How did PKD Australia Begin?

It began with the vision of three families:

– Robert and Adriana Gardos
– Helen Coolican/Stern
– Ian and Judi Cornell

It was Robert and his wife, Adriana’s, initiative that planted the seed for PKD Australia in 2011.

Upon learning that their friends, the Stern family had this genetic kidney condition they approached Westmead Hospital Renal Department to see what could be done to find a cure for PKD. Their support of a PhD candidate’s research into PKD galvanised their thinking about how research could be extended to multiple locations throughout Australia. This, in turn, inspired the Foundation’s goals, enabled the development of a national organisation and set its’ vision in motion.
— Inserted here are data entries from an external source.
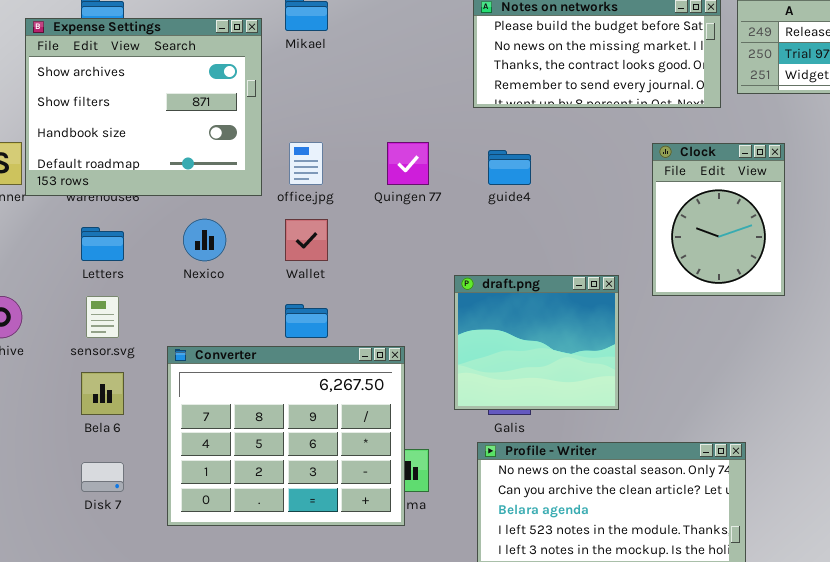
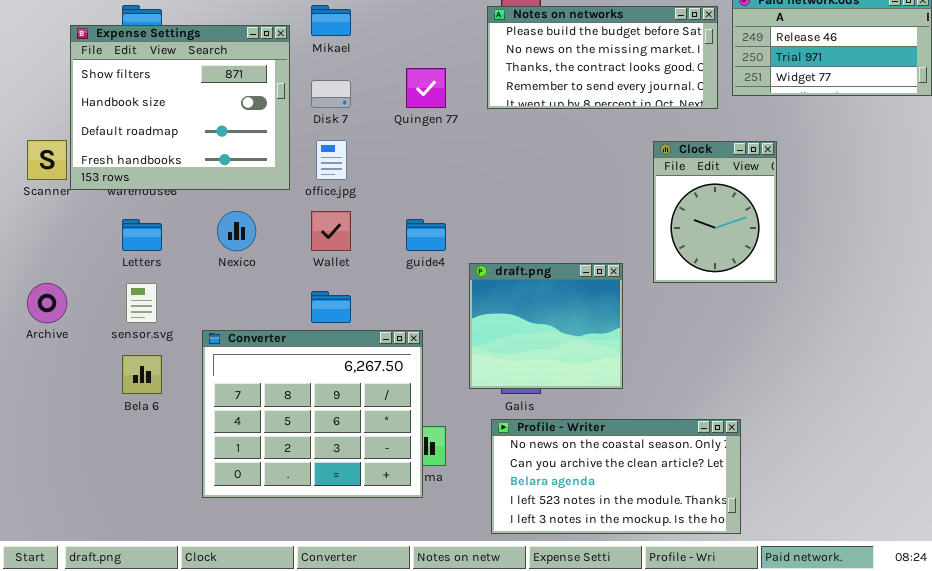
Expense Settings: [25,18,262,196] -> [70,25,290,190], scrolled down 1 row
Quingen 77: [387,142,429,185] -> [406,68,446,108], moved
guide4: [488,150,531,185] -> [406,219,446,251], moved
Disk 7: [81,462,124,492] -> [311,80,351,108], moved

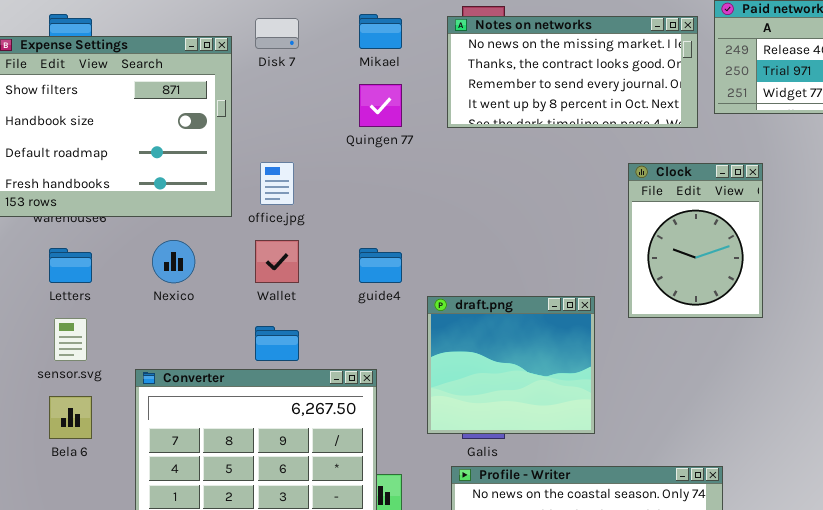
Mikael: [311,5,351,36] -> [359,14,402,49], moved
Notes on networks: [487,6,718,109] -> [447,16,698,128], scrolled down 1 row
Disk 7: [311,80,351,108] -> [255,18,299,49], moved

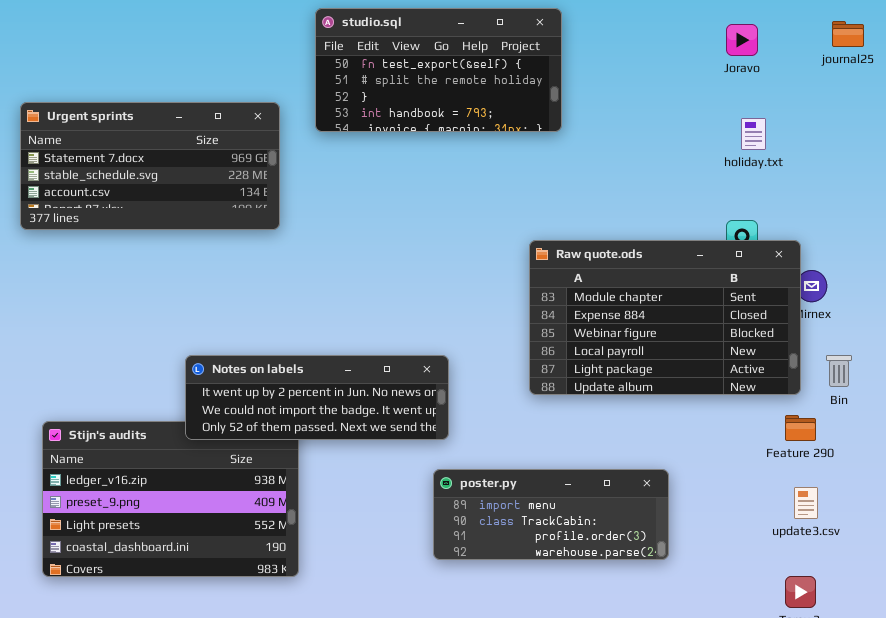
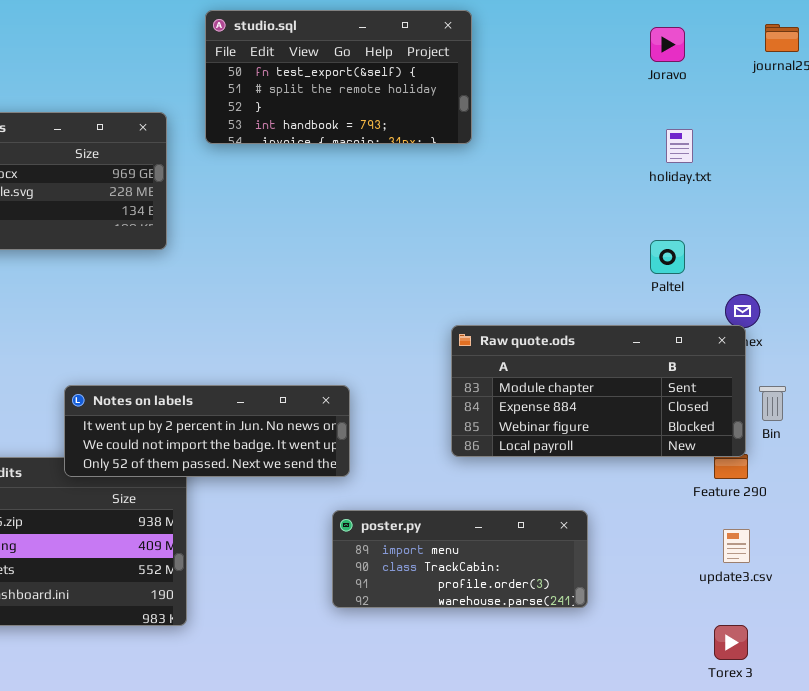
Raw quote.ods: [529,240,801,395] -> [451,325,746,457], moved, resized

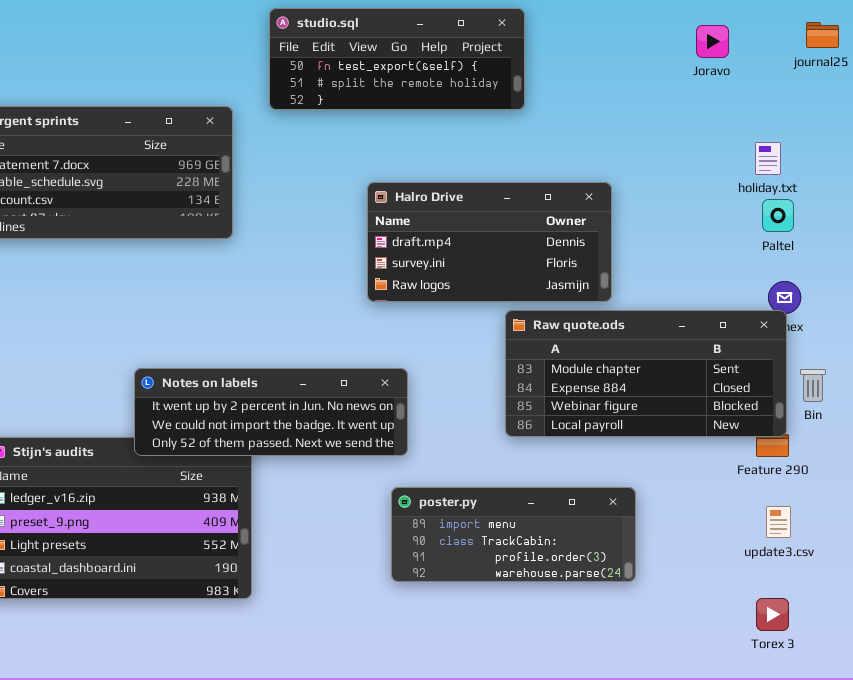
studio.sql: [205,10,472,144] -> [269,8,525,110], resized
holiday.txt: [666,129,693,163] -> [755,142,781,175], moved
Halro Drive: none -> [367,182,612,302], opened
Paltel: [650,240,685,274] -> [762,199,794,232], moved

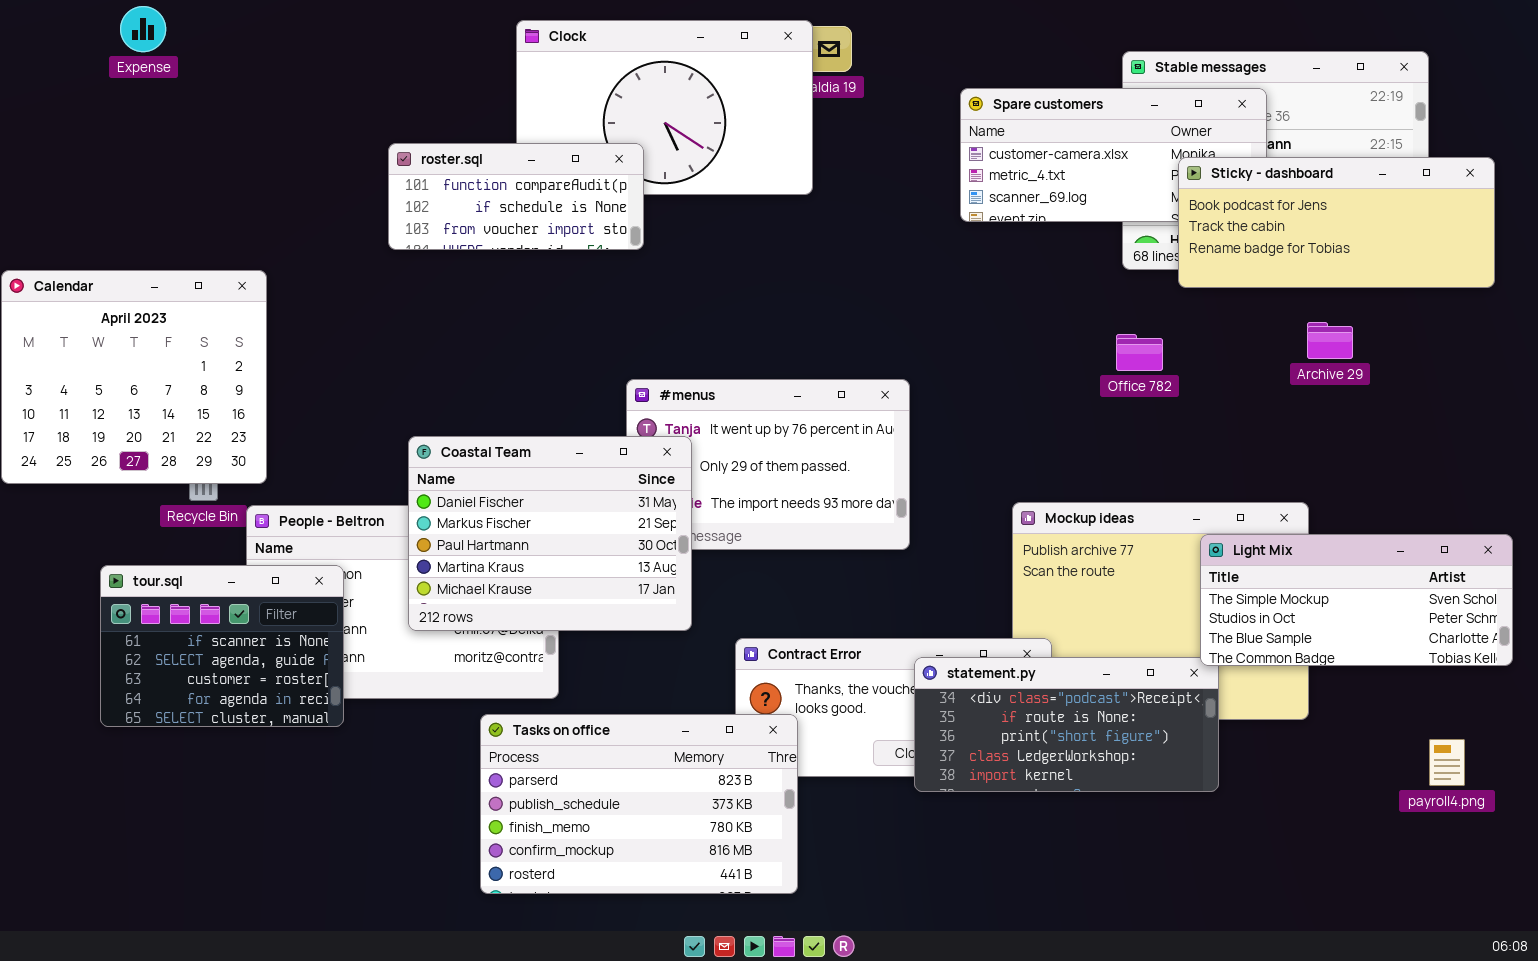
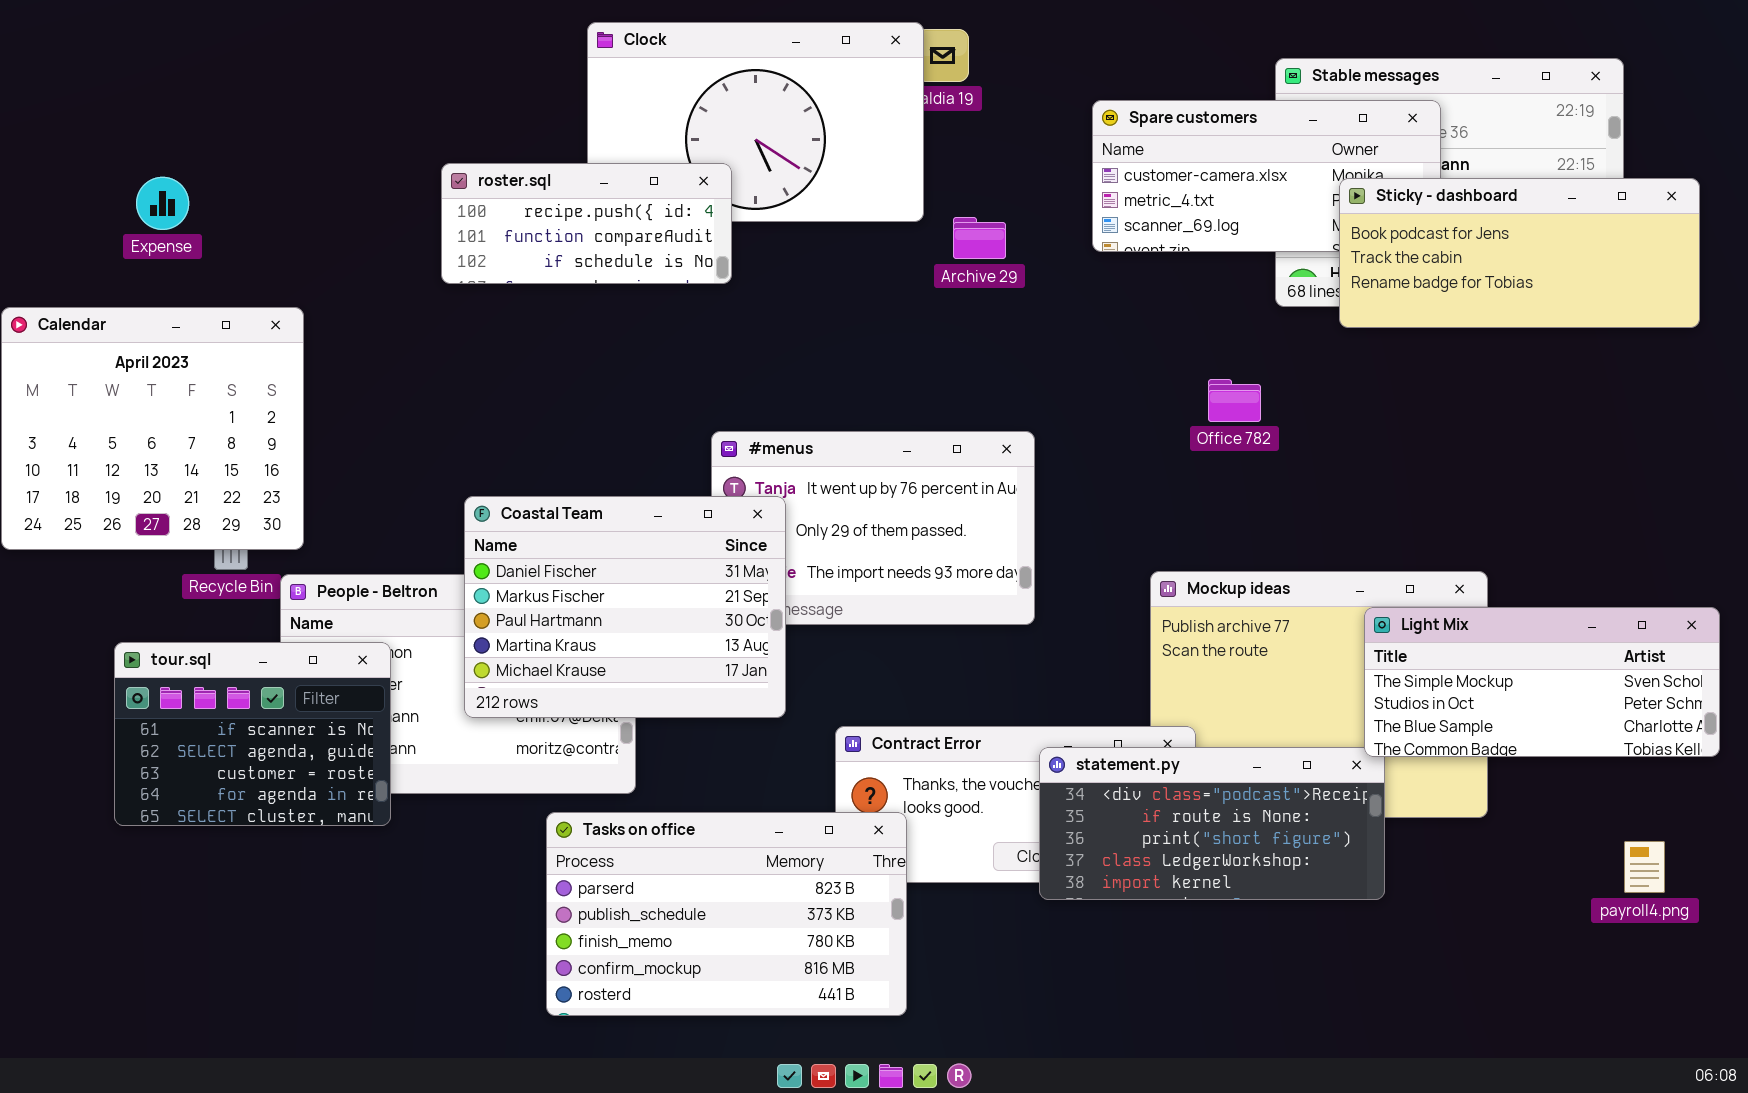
Expense: [120,6,166,52] -> [136,177,189,230], moved
roster.sql: [388,143,644,250] -> [441,163,732,284], scrolled up 1 row
Archive 29: [1307,322,1353,359] -> [953,217,1006,259], moved
Office 782: [1116,334,1163,371] -> [1208,379,1261,422], moved

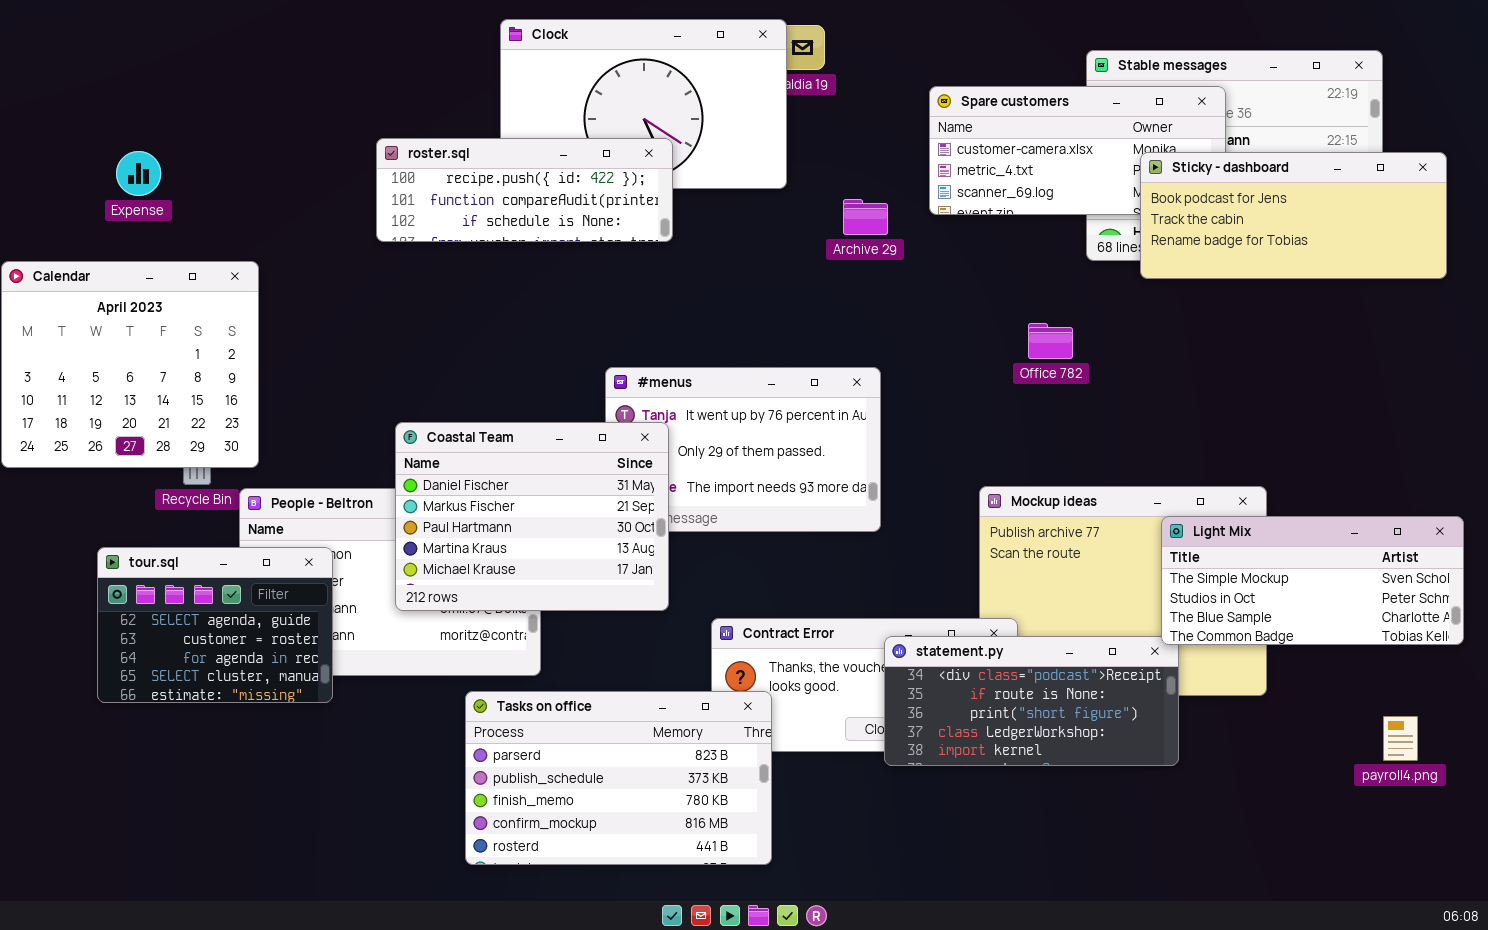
roster.sql: [441,163,732,284] -> [376,138,673,242], resized
Archive 29: [953,217,1006,259] -> [843,199,888,235], moved
tour.sql: [114,642,391,826] -> [97,547,333,703], scrolled down 1 row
PKD has been in the Stern family for five generations and affects all four of Helen’s children. Helen’s relationship with PKD began more than 40 years ago when her late husband, Michael and his father Otto were diagnosed a few weeks apart. Having long dreamed of the possibility of a cure for PKD, Helen wondered how soon and where the breakthrough to a cure would happen. The powers of creativity and imagination have been an essential part of Helen’s life as an English, History and Creative Writing teacher, mother to Michael junior, Emily, Natalie and Sam and wife to Michael senior. It is Helen’s hope, that creative and innovative practice combined with scientific knowledge will drive medical researchers and scientists to find a cure for PKD very soon.

Ian and Judi had a baby boy 24 years ago who was diagnosed with ARPKD during the pregnancy and the expectations of his survival were very slim. Much to the surprise of everyone including the medical profession, Michael has continued to defy the odds and as he grew so did the family’s determination that a cure needed to be found for PKD. Because ARPKD is a recessive form of the disorder, there was no sign of it in earlier generations. ARPKD children need continuous treatment from birth. Michael is now getting close to requiring a transplant and Judi has been passed as the donor. Michael and his sister Melanie are both Ambassadors for PKD Australia.

Since launching 3 years ago, PKD Australia has connected with clinicians and researchers and held patient information seminars in many major cities. PKD Australia is bringing the community of PKD families together across the country for support and education and to advocate for the many families that are affected by this disease that currently has no cure or treatment. PKD Australia needs to raise money to continue funding breakthrough research into a cure for PKD.

The three families all work on a totally volunteer basis including all travel costs.

We are all united in the fight against PKD.